** Entries supplied **
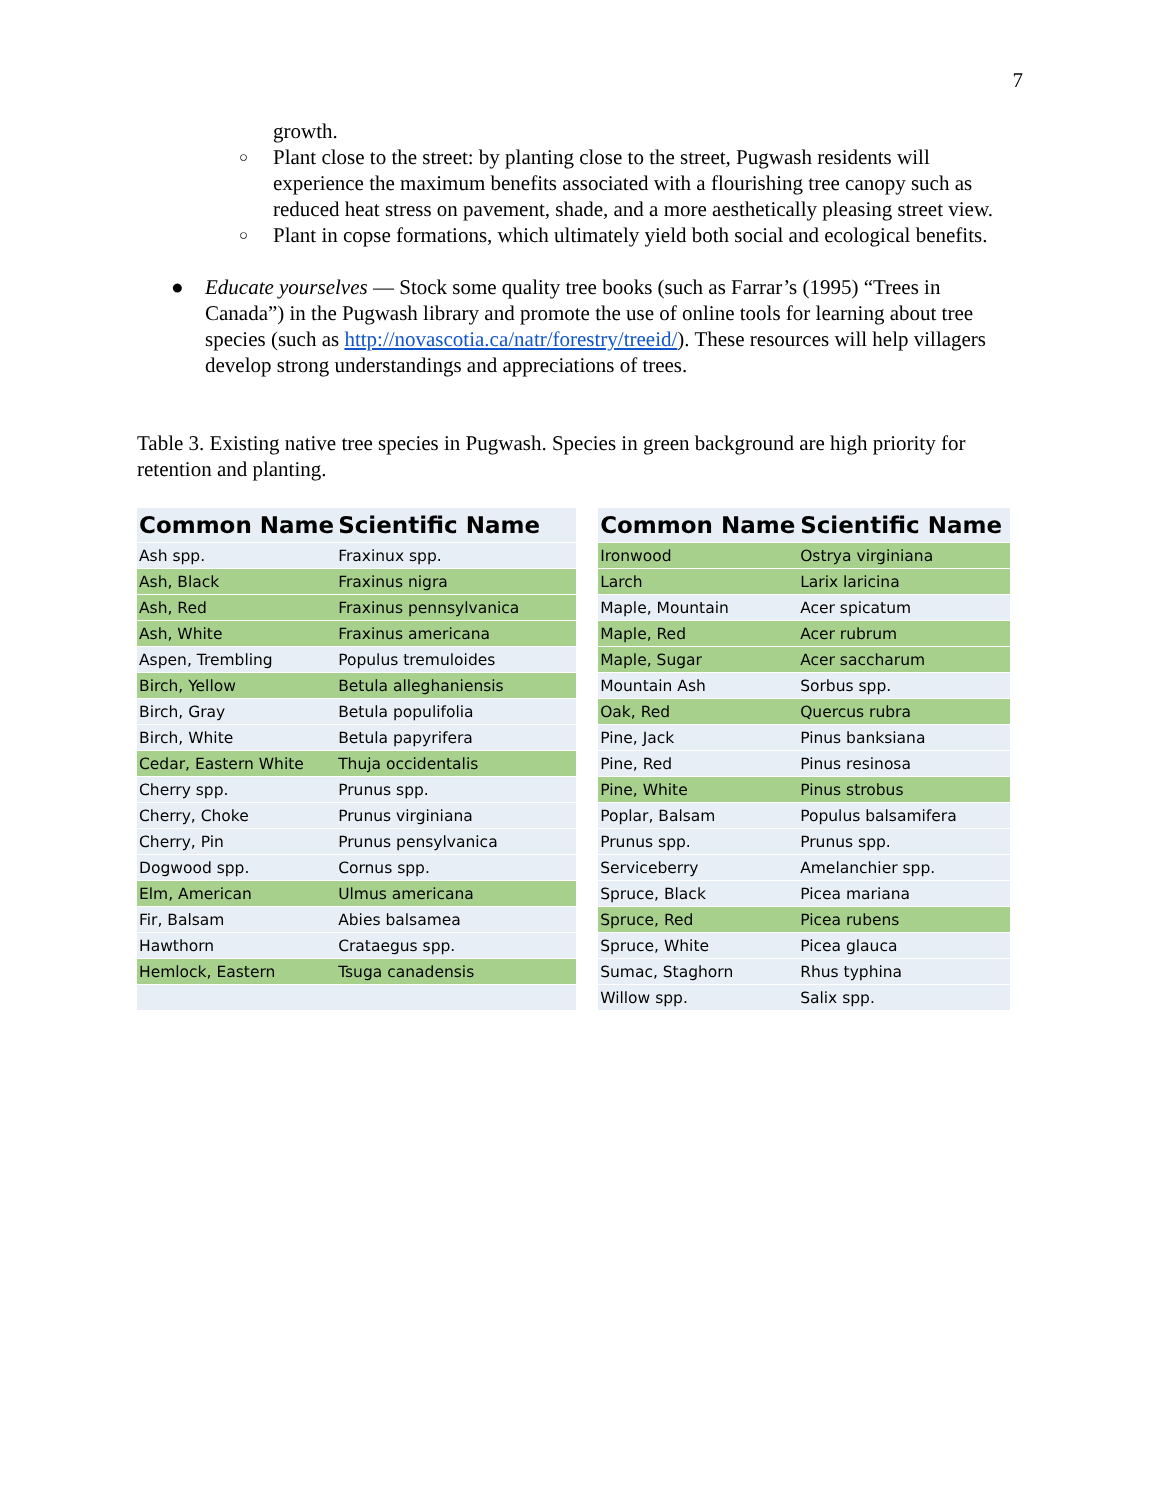7
growth.
○ Plant close to the street: by planting close to the street, Pugwash residents will experience the maximum benefits associated with a flourishing tree canopy such as reduced heat stress on pavement, shade, and a more aesthetically pleasing street view.
○ Plant in copse formations, which ultimately yield both social and ecological benefits.
● Educate yourselves — Stock some quality tree books (such as Farrar’s (1995) “Trees in Canada”) in the Pugwash library and promote the use of online tools for learning about tree species (such as http://novascotia.ca/natr/forestry/treeid/). These resources will help villagers develop strong understandings and appreciations of trees.
Table 3. Existing native tree species in Pugwash. Species in green background are high priority for retention and planting.
| Common Name | Scientific Name | | Common Name | Scientific Name |
| --- | --- | --- | --- | --- |
| Ash spp. | Fraxinux spp. | | Ironwood | Ostrya virginiana |
| Ash, Black | Fraxinus nigra | | Larch | Larix laricina |
| Ash, Red | Fraxinus pennsylvanica | | Maple, Mountain | Acer spicatum |
| Ash, White | Fraxinus americana | | Maple, Red | Acer rubrum |
| Aspen, Trembling | Populus tremuloides | | Maple, Sugar | Acer saccharum |
| Birch, Yellow | Betula alleghaniensis | | Mountain Ash | Sorbus spp. |
| Birch, Gray | Betula populifolia | | Oak, Red | Quercus rubra |
| Birch, White | Betula papyrifera | | Pine, Jack | Pinus banksiana |
| Cedar, Eastern White | Thuja occidentalis | | Pine, Red | Pinus resinosa |
| Cherry spp. | Prunus spp. | | Pine, White | Pinus strobus |
| Cherry, Choke | Prunus virginiana | | Poplar, Balsam | Populus balsamifera |
| Cherry, Pin | Prunus pensylvanica | | Prunus spp. | Prunus spp. |
| Dogwood spp. | Cornus spp. | | Serviceberry | Amelanchier spp. |
| Elm, American | Ulmus americana | | Spruce, Black | Picea mariana |
| Fir, Balsam | Abies balsamea | | Spruce, Red | Picea rubens |
| Hawthorn | Crataegus spp. | | Spruce, White | Picea glauca |
| Hemlock, Eastern | Tsuga canadensis | | Sumac, Staghorn | Rhus typhina |
| | | | Willow spp. | Salix spp. |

** Work to be completed **
As the answer, set down only the lines from the data above between the one holding "Acer rubrum |" and the one holding "Pinus resinosa |", inclusive, exactly as they read.

** Answer below **
| Ash, White | Fraxinus americana | | Maple, Red | Acer rubrum |
| Aspen, Trembling | Populus tremuloides | | Maple, Sugar | Acer saccharum |
| Birch, Yellow | Betula alleghaniensis | | Mountain Ash | Sorbus spp. |
| Birch, Gray | Betula populifolia | | Oak, Red | Quercus rubra |
| Birch, White | Betula papyrifera | | Pine, Jack | Pinus banksiana |
| Cedar, Eastern White | Thuja occidentalis | | Pine, Red | Pinus resinosa |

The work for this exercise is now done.